Ich habe mich mal auf die Suche nach ein paar Soundkarten gemacht, ein paar Testberichte gelesen aber viel Ahnung hab ich davon nicht unbedingt.
Zu welcher Soundkarte würdet ihr mir raten?

- ASUS Xonar D2/PM
- ASUS Xonar DX 7.1, PCIe x1
- Creative Sound Blaster X-Fi XtremeMusic, PCI
- Creative Sound Blaster X-Fi XtremeGamer, PCI
- Creative Sound Blaster X-Fi Titanium Fatal1ty Pro Series, PCIe

Bringt eine Soundkarte soviel mehr Leistung wenn sie über dem PCIe Slot läuft, statt über PCI Slot? Mein MOBO hat 3 PCIe Slots, einen über der Graka, 2 darunter. Wenn ich die Soundkarte darunter einstecken würde, blockiert sie doch die Frischluftzufuhr.. Wenn ich eine Soundkarte darüber einstecken würde, vermute ich, dass sie blockiert wird vom Passivkühler am MOBO..
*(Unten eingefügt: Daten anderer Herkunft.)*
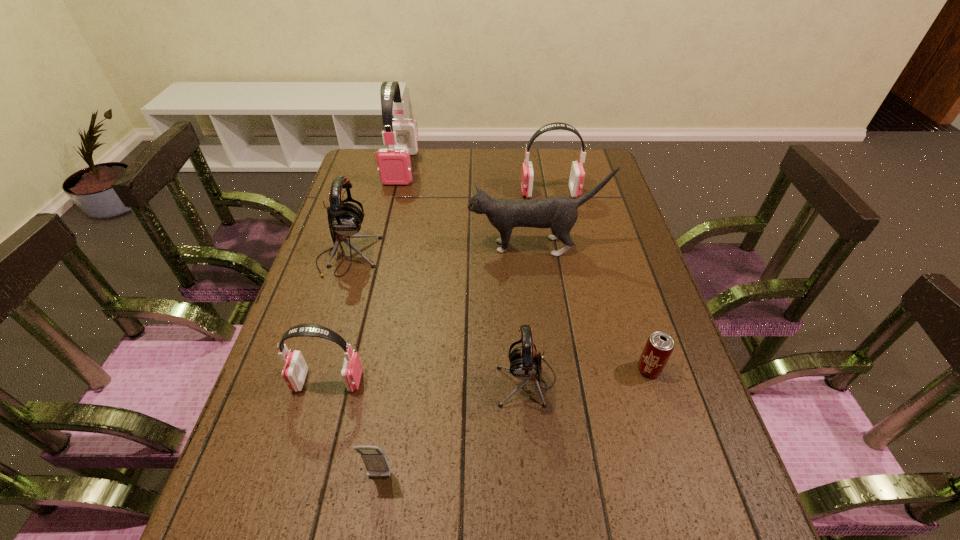
In order to click on vacant space that satisfies the following two spatial constraints: 1. on the outer surface of the second smallest pink earphone; 2. on the front-facing side of the fifth object from right to left in this screenshot , I will do `click(606, 477)`.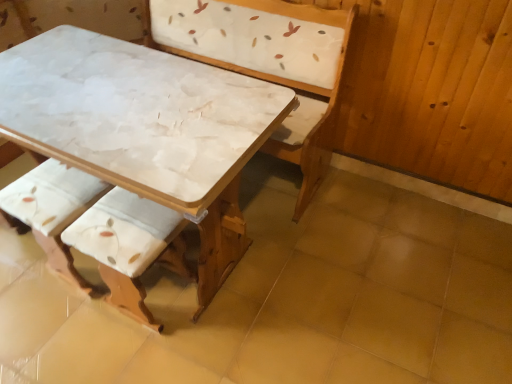
At what (x,y) coordinates should I click in order to perform the action: click on empty space that is ontop of white fabric cushion at lower left, which is the 2th armchair from right to left (from a real-world perspective). Please return your answer as a coordinate pair (x, y). The width and height of the screenshot is (512, 384). Looking at the image, I should click on (52, 187).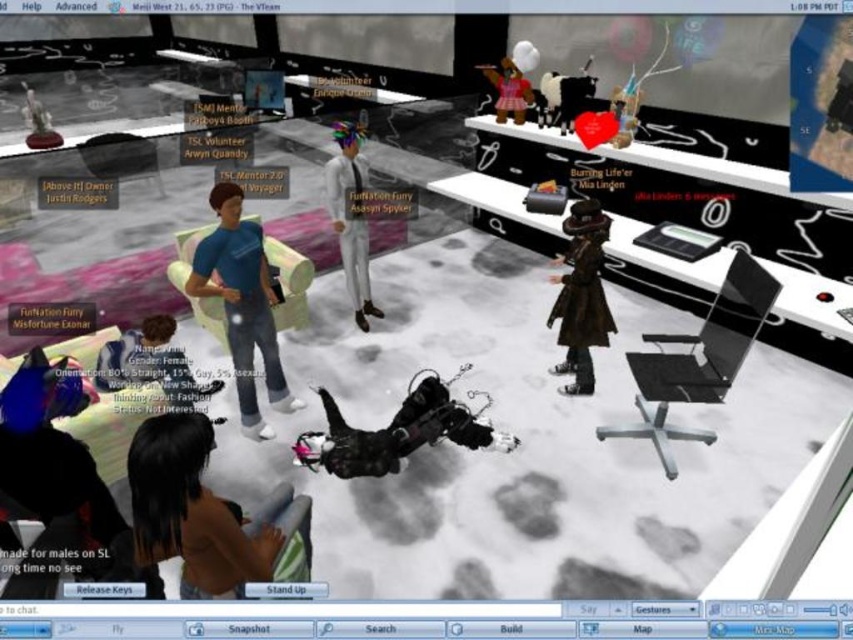
You are an avatar in the room and want to see the shiny blue hair at lower left and the matte black outfit at lower left. Which one is taller?

The shiny blue hair at lower left is much taller than the matte black outfit at lower left.

You are an avatar in this room and want to see the shiny blue hair at lower left and the black matte dog at center. Which one is closer to you?

The shiny blue hair at lower left is closer to you because it is in front of the black matte dog at center.

You are navigating a virtual room and need to locate the shiny blue hair at lower left. Based on the coordinates provided in the scene description, can you determine its position relative to the center of the room?

The shiny blue hair at lower left is located at coordinates point (57,474), which places it near the lower left area of the room, closer to the edge rather than the center.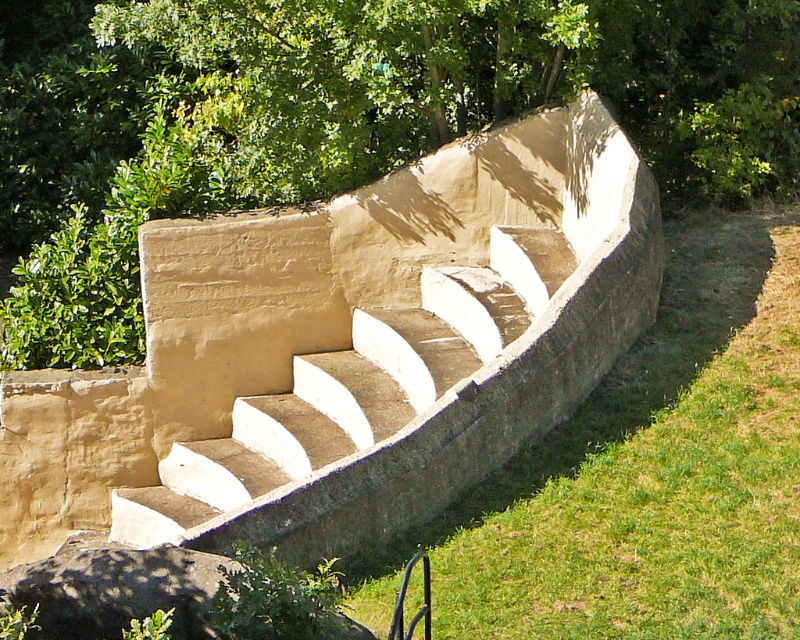
Does green leafy tree at upper center appear on the right side of green grass at lower right?

No, green leafy tree at upper center is not to the right of green grass at lower right.

Is green leafy tree at upper center positioned at the back of green grass at lower right?

Yes.

Who is more forward, (445, 138) or (733, 264)?

Point (733, 264) is more forward.

In order to click on green leafy tree at upper center in this screenshot , I will do `click(337, 118)`.

Describe the element at coordinates (337, 118) in the screenshot. The image size is (800, 640). I see `green leafy tree at upper center` at that location.

Who is shorter, green leafy tree at upper center or beige concrete stairs at center?

With less height is beige concrete stairs at center.

In order to click on green leafy tree at upper center in this screenshot , I will do `click(337, 118)`.

Who is more distant from viewer, (556, 566) or (562, 278)?

Positioned behind is point (562, 278).

Does green grass at lower right have a lesser width compared to beige concrete stairs at center?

			Dieser Inhalt steht nur eingeloggten Mitgliedern zur Verfügung.
        



Daher tendiere ich eher zu einer Soundkarte, die am PCI Slot eingesteckt wird. Was meint ihr?
Und vorallem, welche Karte ? 
Bin für alles offen wenn's nicht mein Limit von max. 150 € übersteigt.

Viele Grüße

Mersis


----------



## exa (4. August 2008)

nimm die erste, is einfach von den features und der klangquali und neutralität das beste...

für weitere fragen wende dich mal an bloody suicide...


----------



## SilentKilla (4. August 2008)

Die Xonar DX ist ne super Wahl. Klingt so wie ihre großen Schwestern D2 bzw. D2X. Unterstützt allerdings kein DTS und hat wesentlich weniger Ausstattung.

Bei einem Budget von 150 Euro würde ich an deiner Stelle zur D2(X) geifen. Ich selbst habe eine Xonar DX auf einem P35-DS4 und diese stößt leider leicht an den NB-Kühler an. Ich musste etwas dazwischenpacken um Kurzschlüsse zu vermeiden.

Ob du mit den Treibereinstellungen zufrieden sein wirst, kann ich nicht ganz beurteilen, aber du scheinst die Soundkarte schon etwas profesioneller nutzen zu wollen als ich. Ich finde den Treiber net so jut. Das wurde aber bei den Xonar Karten schon bemängelt. Bei Creative und anderen Herstellern kann man im Treiber wesentlich mehr einstellen.

Vom Klang her bin ich aber sehr zufrieden. Vor allem Dolby Headphone zusammen mit Filmen ist richtig beeindruckend.


----------



## Mersis (4. August 2008)

Ick habe bisher nur gutes gelesen von den Asus Karten. Ist ja echt schade wenn man net so viel dran einstellen kann. Mit meiner Vermutung, dass die PCIe Karte an meinem Board aneckt, lag ich dann gar net so verkehrt :/
Meine bisherigen Einstellungen die ich über meine alte Creative Soundblaster auswählen kann sieht so aus:




			Dieser Inhalt steht nur eingeloggten Mitgliedern zur Verfügung.
        






			Dieser Inhalt steht nur eingeloggten Mitgliedern zur Verfügung.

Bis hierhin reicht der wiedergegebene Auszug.